### TASK DETAILS
In the entries below, find each line with the word "opsel" and pull it out.

### INFORMATION SHOWN
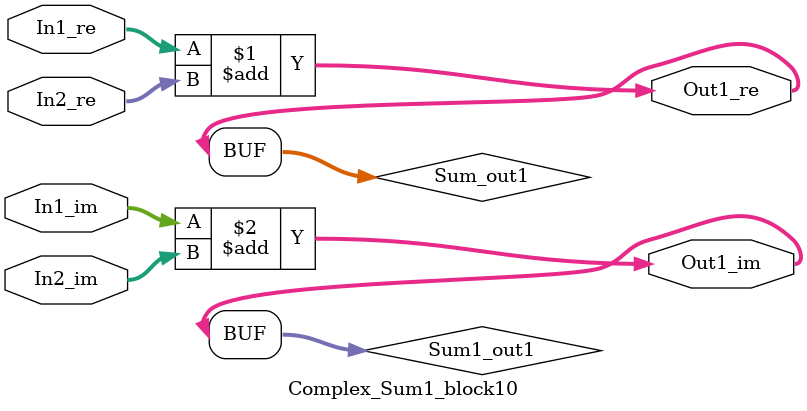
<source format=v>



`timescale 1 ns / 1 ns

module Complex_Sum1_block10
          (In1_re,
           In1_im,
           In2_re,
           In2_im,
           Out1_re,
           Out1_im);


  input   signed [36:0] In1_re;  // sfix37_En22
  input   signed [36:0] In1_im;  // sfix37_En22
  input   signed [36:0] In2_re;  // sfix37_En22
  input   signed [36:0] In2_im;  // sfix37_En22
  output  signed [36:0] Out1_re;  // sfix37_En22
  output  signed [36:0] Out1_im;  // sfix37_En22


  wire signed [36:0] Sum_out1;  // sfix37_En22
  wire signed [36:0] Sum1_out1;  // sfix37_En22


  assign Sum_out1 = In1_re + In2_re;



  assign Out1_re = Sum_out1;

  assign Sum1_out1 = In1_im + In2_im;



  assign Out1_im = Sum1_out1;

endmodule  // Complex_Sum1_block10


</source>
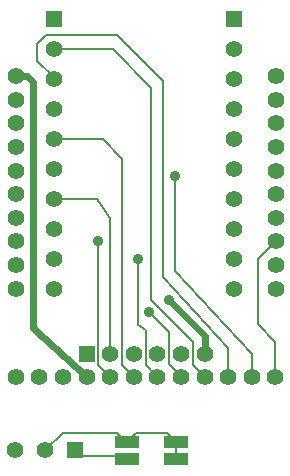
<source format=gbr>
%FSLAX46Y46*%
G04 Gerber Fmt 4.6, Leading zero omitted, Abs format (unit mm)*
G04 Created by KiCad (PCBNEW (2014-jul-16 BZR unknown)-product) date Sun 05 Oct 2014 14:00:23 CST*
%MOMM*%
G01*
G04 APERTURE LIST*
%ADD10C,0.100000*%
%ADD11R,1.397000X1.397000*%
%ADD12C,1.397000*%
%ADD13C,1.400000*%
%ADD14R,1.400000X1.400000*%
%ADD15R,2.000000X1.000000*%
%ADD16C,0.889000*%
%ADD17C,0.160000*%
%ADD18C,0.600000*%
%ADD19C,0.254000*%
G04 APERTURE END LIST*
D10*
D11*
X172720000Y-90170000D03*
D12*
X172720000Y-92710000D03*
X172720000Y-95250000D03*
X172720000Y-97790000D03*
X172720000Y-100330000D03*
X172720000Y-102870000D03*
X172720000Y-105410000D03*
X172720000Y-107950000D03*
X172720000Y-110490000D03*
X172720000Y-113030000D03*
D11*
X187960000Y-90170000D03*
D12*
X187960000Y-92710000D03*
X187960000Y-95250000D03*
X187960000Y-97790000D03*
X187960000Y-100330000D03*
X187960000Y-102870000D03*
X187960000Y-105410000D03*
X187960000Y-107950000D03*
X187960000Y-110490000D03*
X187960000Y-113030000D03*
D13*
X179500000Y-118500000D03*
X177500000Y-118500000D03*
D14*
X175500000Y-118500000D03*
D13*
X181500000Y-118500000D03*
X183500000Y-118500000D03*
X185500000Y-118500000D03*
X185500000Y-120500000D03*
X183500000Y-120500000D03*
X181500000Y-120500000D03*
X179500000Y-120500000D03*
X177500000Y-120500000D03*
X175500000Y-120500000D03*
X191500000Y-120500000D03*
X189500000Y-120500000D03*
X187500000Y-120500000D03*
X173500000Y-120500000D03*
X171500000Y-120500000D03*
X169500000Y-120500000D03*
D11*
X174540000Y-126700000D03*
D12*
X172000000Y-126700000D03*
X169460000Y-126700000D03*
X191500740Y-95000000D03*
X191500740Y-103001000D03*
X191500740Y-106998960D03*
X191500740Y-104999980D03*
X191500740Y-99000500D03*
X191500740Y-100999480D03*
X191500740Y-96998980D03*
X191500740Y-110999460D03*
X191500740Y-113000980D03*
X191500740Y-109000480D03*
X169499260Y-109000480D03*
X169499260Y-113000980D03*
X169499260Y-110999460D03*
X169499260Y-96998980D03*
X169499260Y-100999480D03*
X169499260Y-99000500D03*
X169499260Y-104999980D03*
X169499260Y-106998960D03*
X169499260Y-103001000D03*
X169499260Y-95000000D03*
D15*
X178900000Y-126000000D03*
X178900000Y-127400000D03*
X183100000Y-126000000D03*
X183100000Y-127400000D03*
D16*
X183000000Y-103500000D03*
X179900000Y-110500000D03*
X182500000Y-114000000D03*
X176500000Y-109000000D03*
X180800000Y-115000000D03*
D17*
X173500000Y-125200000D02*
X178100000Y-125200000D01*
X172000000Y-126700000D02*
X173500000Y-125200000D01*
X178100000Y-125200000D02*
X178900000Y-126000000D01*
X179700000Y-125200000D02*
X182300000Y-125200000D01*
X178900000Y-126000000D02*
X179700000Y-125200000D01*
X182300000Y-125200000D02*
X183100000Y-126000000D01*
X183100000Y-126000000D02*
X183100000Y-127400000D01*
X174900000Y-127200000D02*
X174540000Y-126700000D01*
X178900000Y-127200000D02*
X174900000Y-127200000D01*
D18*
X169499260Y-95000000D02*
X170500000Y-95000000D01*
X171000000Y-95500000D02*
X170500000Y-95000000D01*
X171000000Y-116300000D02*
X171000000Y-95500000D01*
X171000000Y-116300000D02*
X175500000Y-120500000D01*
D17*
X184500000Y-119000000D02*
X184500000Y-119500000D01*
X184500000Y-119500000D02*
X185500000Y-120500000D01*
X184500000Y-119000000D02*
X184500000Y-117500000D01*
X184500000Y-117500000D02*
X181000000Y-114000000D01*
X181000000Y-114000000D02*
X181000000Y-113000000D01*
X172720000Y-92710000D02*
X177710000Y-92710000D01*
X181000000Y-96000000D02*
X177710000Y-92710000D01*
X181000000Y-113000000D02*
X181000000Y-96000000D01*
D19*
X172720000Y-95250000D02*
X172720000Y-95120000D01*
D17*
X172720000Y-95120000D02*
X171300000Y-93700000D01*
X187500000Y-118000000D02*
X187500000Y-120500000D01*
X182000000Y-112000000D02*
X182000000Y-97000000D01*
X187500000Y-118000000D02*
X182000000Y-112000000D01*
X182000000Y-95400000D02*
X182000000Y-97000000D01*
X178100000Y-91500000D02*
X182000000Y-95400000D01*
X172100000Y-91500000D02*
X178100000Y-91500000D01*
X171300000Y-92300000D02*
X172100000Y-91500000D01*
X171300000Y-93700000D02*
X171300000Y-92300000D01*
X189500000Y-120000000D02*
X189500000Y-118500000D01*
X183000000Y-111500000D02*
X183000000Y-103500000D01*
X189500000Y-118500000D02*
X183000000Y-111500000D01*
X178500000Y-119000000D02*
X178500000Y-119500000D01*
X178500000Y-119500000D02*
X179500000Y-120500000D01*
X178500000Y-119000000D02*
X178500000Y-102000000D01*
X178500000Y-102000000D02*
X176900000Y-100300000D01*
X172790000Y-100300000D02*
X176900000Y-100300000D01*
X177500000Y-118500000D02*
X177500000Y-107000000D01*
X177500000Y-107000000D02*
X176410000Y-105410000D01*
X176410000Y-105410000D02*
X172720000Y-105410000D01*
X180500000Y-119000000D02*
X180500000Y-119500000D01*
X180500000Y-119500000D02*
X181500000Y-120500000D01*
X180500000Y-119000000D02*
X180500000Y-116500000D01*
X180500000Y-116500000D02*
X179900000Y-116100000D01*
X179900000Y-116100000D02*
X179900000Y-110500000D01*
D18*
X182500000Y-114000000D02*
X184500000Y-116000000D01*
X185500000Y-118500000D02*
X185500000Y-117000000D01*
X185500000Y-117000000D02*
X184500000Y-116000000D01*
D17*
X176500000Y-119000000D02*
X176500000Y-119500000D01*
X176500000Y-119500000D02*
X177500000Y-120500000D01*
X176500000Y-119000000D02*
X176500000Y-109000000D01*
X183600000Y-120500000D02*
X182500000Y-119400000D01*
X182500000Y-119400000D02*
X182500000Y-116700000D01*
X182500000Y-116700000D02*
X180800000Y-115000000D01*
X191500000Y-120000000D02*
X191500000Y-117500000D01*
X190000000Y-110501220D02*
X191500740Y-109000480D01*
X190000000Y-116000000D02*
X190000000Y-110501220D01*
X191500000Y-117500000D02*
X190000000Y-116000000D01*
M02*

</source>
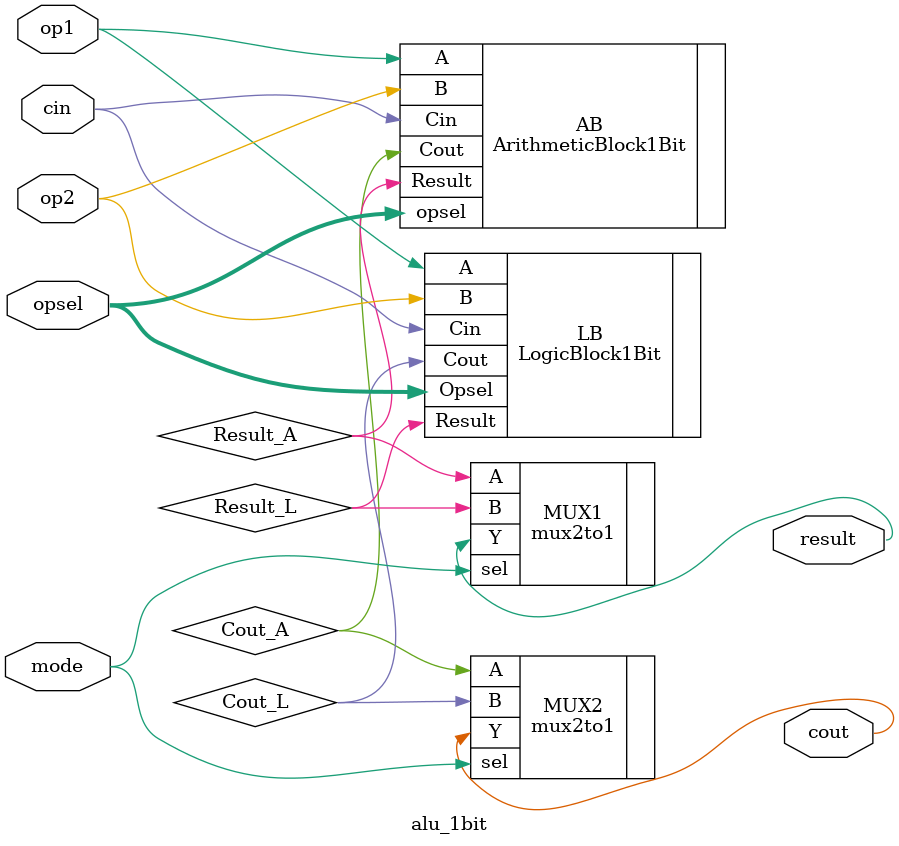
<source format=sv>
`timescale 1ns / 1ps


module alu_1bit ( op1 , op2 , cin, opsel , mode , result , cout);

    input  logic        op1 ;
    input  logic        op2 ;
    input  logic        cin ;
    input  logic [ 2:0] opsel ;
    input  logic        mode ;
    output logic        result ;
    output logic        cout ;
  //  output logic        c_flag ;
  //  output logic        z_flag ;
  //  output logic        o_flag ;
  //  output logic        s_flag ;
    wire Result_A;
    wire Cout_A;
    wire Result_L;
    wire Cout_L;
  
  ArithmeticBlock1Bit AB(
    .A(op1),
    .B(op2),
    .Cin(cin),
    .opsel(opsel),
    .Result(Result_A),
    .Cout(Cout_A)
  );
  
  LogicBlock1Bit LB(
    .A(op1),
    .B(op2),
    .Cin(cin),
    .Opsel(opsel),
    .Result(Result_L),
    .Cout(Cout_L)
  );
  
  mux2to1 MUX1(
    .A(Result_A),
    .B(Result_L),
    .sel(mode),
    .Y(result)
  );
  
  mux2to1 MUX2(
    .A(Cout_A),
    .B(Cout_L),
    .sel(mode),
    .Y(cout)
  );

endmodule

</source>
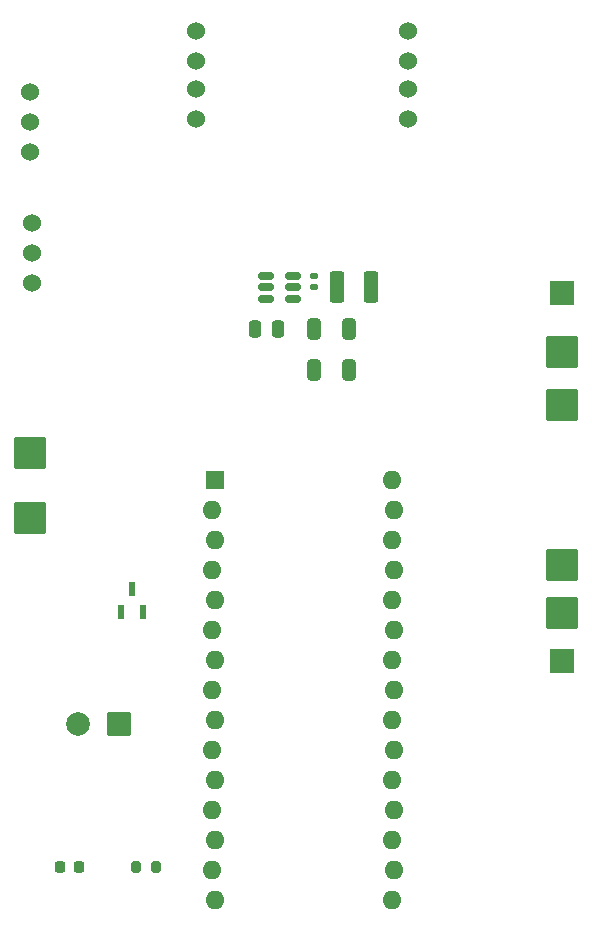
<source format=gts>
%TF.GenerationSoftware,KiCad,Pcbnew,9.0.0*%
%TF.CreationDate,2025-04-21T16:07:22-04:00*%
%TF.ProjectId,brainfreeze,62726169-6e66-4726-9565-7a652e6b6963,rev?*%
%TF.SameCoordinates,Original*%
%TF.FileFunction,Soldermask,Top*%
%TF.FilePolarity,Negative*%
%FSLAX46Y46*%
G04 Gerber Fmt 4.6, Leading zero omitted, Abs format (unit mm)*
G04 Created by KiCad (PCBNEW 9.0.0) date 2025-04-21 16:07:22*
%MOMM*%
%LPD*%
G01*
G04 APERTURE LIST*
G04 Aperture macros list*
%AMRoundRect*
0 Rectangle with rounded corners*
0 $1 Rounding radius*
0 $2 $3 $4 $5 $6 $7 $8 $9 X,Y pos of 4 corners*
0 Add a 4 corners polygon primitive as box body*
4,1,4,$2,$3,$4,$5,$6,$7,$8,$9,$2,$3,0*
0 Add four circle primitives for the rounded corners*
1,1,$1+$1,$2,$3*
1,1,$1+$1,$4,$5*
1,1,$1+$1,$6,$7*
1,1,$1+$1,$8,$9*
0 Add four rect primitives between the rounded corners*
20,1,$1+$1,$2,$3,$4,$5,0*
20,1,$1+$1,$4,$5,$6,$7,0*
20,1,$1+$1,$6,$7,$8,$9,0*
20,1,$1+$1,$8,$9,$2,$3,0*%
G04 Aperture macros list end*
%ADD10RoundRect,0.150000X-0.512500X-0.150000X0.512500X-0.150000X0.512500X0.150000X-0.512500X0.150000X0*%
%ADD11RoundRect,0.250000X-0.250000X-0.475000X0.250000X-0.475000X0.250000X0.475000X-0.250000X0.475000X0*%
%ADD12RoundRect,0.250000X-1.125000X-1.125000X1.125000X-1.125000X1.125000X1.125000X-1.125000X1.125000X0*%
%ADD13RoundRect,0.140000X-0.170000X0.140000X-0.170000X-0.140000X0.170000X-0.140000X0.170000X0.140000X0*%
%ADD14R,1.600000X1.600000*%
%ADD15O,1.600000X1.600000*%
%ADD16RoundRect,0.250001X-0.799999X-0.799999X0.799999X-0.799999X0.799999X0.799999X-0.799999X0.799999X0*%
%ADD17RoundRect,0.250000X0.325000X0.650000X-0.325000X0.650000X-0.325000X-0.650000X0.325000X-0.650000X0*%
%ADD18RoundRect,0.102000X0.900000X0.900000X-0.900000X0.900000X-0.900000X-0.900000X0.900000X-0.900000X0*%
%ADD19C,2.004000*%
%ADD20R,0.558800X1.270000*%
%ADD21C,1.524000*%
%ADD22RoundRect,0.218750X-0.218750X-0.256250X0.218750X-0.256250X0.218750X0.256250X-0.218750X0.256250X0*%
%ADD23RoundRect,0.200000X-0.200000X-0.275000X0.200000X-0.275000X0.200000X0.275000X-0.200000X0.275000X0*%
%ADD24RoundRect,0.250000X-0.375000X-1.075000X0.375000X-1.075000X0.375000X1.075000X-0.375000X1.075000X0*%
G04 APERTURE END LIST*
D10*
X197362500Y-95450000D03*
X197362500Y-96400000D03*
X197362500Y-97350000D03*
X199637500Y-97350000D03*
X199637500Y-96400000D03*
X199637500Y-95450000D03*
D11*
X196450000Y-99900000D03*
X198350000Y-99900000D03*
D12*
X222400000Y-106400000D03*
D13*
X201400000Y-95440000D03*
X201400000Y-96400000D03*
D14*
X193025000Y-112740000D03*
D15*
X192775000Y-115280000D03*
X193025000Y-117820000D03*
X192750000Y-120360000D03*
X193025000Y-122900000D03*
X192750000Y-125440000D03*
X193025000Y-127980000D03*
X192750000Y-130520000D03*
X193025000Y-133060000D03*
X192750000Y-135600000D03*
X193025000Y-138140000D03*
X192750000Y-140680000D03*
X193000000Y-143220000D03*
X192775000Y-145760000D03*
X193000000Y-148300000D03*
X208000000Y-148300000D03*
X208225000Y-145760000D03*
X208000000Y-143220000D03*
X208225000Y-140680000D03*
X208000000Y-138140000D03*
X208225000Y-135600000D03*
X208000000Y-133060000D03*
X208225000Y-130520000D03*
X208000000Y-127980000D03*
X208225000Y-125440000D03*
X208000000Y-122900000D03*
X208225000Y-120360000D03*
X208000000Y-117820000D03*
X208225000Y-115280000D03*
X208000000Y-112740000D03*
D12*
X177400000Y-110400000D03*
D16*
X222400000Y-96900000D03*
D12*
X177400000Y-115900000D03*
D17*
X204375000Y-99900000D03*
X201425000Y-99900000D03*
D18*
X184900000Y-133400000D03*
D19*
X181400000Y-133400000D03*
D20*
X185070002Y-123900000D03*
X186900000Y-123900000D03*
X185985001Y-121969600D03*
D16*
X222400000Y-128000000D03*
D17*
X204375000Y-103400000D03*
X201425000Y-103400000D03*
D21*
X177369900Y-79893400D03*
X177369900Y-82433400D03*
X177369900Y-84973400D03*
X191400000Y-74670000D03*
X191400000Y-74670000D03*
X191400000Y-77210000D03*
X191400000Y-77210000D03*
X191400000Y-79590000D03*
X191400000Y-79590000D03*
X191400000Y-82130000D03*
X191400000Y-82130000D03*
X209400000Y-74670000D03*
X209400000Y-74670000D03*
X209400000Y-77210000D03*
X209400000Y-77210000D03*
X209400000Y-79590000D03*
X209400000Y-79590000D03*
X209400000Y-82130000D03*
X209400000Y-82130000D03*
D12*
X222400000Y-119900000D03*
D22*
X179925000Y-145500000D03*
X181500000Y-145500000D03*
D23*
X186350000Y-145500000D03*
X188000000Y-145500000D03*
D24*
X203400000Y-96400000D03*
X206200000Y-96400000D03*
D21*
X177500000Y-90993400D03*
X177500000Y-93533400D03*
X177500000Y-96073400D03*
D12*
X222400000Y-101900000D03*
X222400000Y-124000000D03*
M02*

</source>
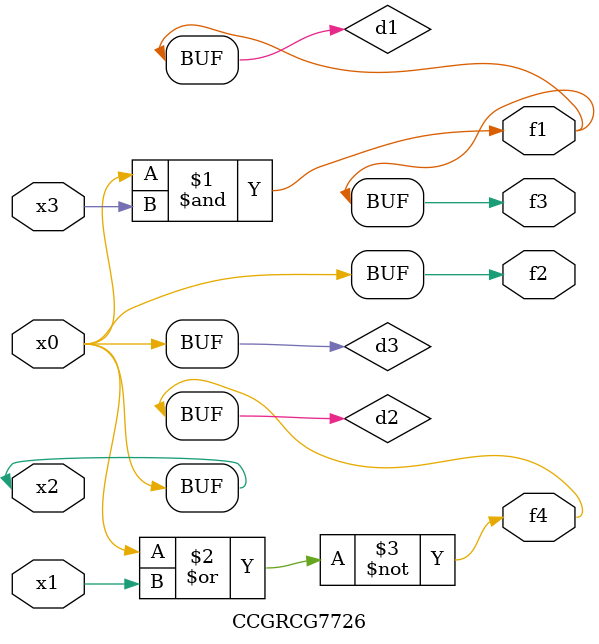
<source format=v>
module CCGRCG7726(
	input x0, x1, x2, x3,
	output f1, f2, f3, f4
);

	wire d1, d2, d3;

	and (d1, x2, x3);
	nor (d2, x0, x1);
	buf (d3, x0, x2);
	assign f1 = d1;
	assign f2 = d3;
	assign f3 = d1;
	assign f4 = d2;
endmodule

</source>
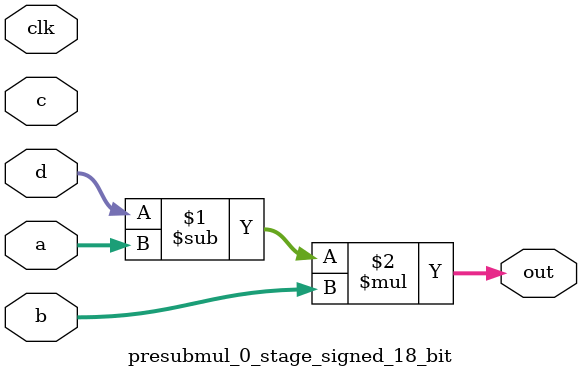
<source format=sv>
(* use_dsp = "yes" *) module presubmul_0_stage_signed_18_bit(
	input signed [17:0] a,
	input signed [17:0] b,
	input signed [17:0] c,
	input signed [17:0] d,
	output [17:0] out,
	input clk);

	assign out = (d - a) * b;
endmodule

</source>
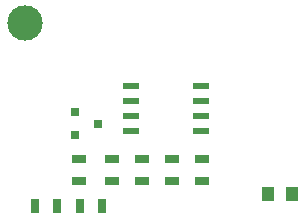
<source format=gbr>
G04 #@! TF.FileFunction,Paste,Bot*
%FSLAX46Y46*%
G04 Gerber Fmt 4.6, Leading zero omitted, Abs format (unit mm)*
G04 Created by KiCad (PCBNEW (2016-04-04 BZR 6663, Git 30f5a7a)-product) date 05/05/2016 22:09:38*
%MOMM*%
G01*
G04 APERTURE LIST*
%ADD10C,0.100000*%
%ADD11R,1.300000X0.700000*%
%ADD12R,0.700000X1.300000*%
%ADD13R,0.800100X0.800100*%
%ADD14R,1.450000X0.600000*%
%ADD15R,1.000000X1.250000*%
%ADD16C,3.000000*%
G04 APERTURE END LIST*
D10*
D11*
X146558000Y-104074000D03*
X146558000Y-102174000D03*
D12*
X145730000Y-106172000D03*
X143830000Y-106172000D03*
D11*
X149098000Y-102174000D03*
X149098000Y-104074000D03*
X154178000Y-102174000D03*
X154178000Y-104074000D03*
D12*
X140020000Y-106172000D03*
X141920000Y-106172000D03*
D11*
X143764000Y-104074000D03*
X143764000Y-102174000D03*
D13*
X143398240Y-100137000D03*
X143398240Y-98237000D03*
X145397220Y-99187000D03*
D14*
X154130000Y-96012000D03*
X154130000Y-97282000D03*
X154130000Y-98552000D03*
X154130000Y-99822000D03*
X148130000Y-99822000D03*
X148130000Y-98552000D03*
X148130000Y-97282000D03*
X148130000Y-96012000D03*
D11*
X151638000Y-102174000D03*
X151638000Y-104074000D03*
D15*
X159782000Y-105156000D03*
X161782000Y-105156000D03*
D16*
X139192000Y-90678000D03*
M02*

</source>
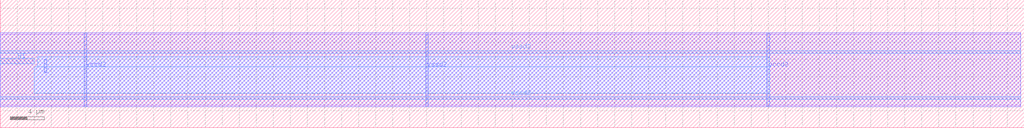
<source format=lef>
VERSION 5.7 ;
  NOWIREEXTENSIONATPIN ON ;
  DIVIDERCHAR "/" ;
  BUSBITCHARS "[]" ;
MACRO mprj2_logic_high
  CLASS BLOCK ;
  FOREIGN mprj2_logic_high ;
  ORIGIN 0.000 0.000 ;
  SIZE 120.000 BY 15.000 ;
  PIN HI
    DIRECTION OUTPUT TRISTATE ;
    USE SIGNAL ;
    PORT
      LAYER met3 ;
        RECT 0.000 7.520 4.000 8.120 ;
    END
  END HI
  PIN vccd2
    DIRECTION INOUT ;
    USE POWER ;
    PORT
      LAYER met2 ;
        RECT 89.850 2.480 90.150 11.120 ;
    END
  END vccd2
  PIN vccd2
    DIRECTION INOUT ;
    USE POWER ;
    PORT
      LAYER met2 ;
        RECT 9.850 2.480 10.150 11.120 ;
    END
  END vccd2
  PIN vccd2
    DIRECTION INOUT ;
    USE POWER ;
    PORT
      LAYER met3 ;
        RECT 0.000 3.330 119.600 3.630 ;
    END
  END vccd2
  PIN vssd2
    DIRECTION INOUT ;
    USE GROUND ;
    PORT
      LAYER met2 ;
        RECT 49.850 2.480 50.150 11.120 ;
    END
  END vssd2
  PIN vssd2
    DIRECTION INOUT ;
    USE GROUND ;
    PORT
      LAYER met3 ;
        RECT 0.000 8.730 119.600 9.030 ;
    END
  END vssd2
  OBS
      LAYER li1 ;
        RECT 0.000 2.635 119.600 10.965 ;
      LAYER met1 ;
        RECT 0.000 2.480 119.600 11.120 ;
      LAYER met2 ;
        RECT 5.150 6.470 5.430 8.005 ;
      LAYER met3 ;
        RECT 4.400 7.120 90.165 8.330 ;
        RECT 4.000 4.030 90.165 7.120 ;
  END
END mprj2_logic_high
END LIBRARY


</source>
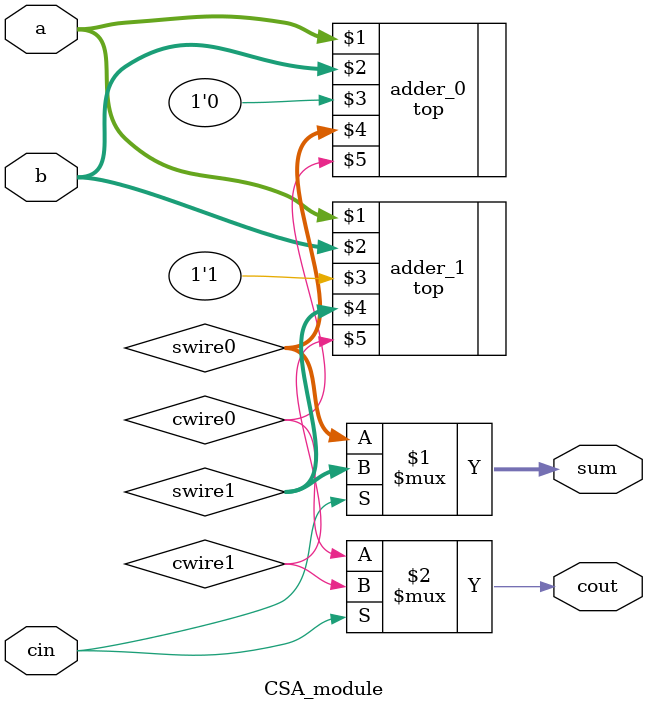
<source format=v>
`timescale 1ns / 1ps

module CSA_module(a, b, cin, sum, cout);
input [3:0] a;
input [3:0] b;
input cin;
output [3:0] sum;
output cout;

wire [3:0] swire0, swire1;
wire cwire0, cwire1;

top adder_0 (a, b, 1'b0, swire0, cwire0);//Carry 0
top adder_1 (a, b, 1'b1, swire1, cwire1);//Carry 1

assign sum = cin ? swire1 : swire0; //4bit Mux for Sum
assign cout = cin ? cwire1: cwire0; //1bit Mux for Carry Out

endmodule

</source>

### SOLUTION TO THE EXERCISE
module alu_1bit ( op1 , op2 , cin, opsel , mode , result , cout);
    input  logic [ 2:0] opsel ;
    .opsel(opsel),
    .Opsel(opsel),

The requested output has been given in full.